▶ Recorded information
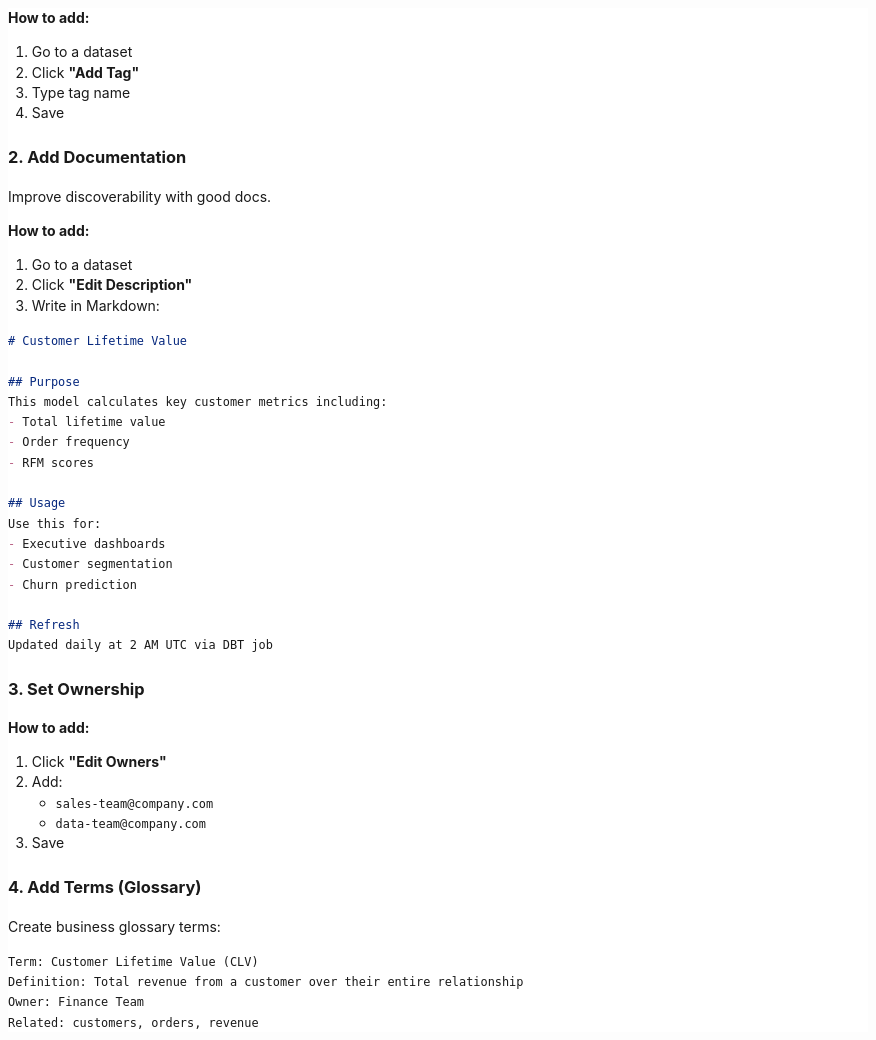 **How to add:**
1. Go to a dataset
2. Click **"Add Tag"**
3. Type tag name
4. Save

### 2. Add Documentation

Improve discoverability with good docs.

**How to add:**
1. Go to a dataset
2. Click **"Edit Description"**
3. Write in Markdown:

```markdown
# Customer Lifetime Value

## Purpose
This model calculates key customer metrics including:
- Total lifetime value
- Order frequency
- RFM scores

## Usage
Use this for:
- Executive dashboards
- Customer segmentation
- Churn prediction

## Refresh
Updated daily at 2 AM UTC via DBT job
```

### 3. Set Ownership

**How to add:**
1. Click **"Edit Owners"**
2. Add:
   - `sales-team@company.com`
   - `data-team@company.com`
3. Save

### 4. Add Terms (Glossary)

Create business glossary terms:

```
Term: Customer Lifetime Value (CLV)
Definition: Total revenue from a customer over their entire relationship
Owner: Finance Team
Related: customers, orders, revenue
```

▶ Assigned task
Pull out all lines from the listing that contain the string "Click".

▶ Answer to this task
2. Click **"Add Tag"**
2. Click **"Edit Description"**
1. Click **"Edit Owners"**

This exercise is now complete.